Exercise goal — Copy each of the following items line for line, without changing anything. Omit the pictures from your copy.

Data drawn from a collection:
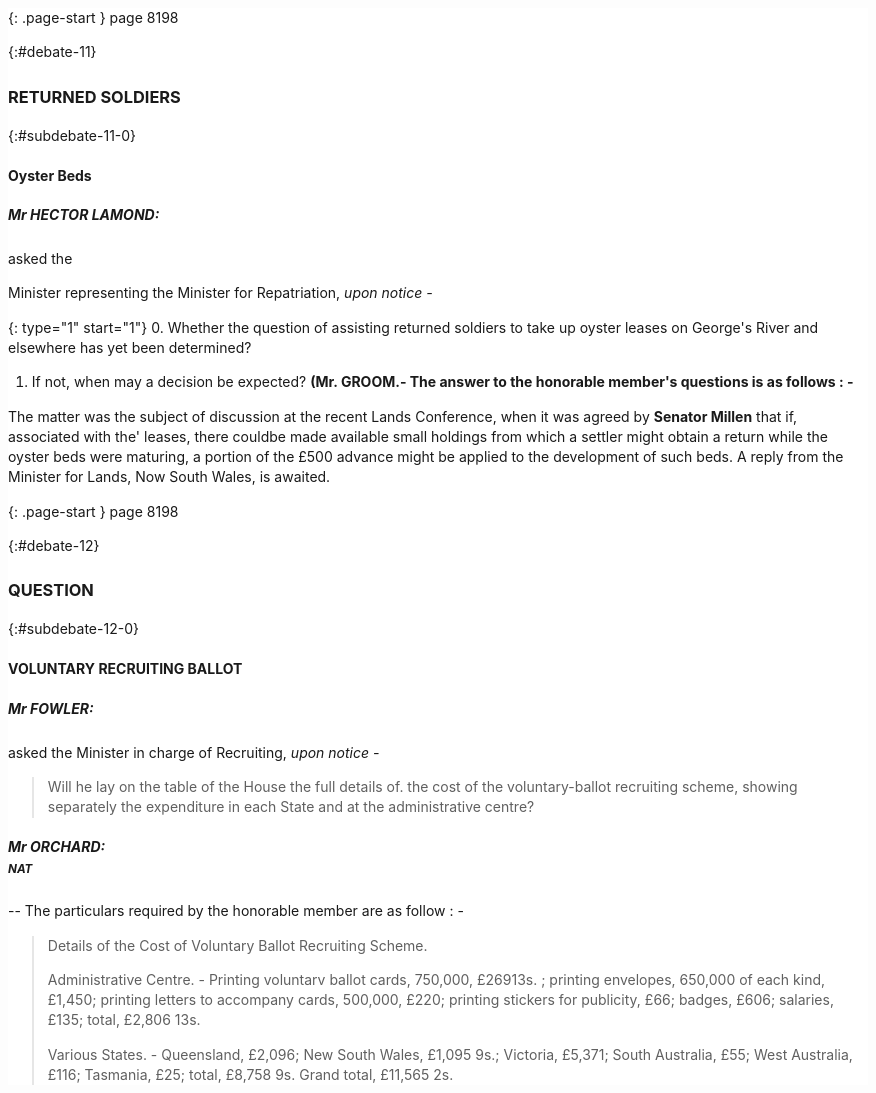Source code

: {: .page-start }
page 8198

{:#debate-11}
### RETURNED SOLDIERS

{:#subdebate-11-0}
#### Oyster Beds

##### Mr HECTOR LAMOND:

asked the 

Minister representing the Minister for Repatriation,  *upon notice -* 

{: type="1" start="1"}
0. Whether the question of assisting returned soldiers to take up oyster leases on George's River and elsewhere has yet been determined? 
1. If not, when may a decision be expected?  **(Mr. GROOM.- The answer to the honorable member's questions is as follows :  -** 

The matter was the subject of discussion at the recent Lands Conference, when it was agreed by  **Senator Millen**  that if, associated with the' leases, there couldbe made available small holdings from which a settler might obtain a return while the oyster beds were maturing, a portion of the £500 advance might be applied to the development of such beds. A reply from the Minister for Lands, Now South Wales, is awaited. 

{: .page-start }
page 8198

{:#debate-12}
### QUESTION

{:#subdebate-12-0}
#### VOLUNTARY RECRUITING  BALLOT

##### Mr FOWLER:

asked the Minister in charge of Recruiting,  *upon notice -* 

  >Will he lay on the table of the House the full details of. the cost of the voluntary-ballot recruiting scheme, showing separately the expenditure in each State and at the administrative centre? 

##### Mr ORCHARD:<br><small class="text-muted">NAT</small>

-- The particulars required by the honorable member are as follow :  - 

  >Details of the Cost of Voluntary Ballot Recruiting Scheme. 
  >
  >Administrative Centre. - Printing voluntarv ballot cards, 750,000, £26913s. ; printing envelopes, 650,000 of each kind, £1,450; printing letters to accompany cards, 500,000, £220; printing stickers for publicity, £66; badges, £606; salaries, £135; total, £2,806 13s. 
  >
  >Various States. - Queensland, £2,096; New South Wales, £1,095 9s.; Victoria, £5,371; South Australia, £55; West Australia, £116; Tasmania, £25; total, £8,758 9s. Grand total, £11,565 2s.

Written response —
Source code

: {: .page-start }
page 8198

{:#debate-11}
### RETURNED SOLDIERS

{:#subdebate-11-0}
#### Oyster Beds

##### Mr HECTOR LAMOND:

asked the 

Minister representing the Minister for Repatriation,  *upon notice -* 

{: type="1" start="1"}
0. Whether the question of assisting returned soldiers to take up oyster leases on George's River and elsewhere has yet been determined? 
1. If not, when may a decision be expected?  **(Mr. GROOM.- The answer to the honorable member's questions is as follows :  -** 

The matter was the subject of discussion at the recent Lands Conference, when it was agreed by  **Senator Millen**  that if, associated with the' leases, there couldbe made available small holdings from which a settler might obtain a return while the oyster beds were maturing, a portion of the £500 advance might be applied to the development of such beds. A reply from the Minister for Lands, Now South Wales, is awaited. 

{: .page-start }
page 8198

{:#debate-12}
### QUESTION

{:#subdebate-12-0}
#### VOLUNTARY RECRUITING  BALLOT

##### Mr FOWLER:

asked the Minister in charge of Recruiting,  *upon notice -* 

  >Will he lay on the table of the House the full details of. the cost of the voluntary-ballot recruiting scheme, showing separately the expenditure in each State and at the administrative centre? 

##### Mr ORCHARD:<br><small class="text-muted">NAT</small>

-- The particulars required by the honorable member are as follow :  - 

  >Details of the Cost of Voluntary Ballot Recruiting Scheme. 
  >
  >Administrative Centre. - Printing voluntarv ballot cards, 750,000, £26913s. ; printing envelopes, 650,000 of each kind, £1,450; printing letters to accompany cards, 500,000, £220; printing stickers for publicity, £66; badges, £606; salaries, £135; total, £2,806 13s. 
  >
  >Various States. - Queensland, £2,096; New South Wales, £1,095 9s.; Victoria, £5,371; South Australia, £55; West Australia, £116; Tasmania, £25; total, £8,758 9s. Grand total, £11,565 2s.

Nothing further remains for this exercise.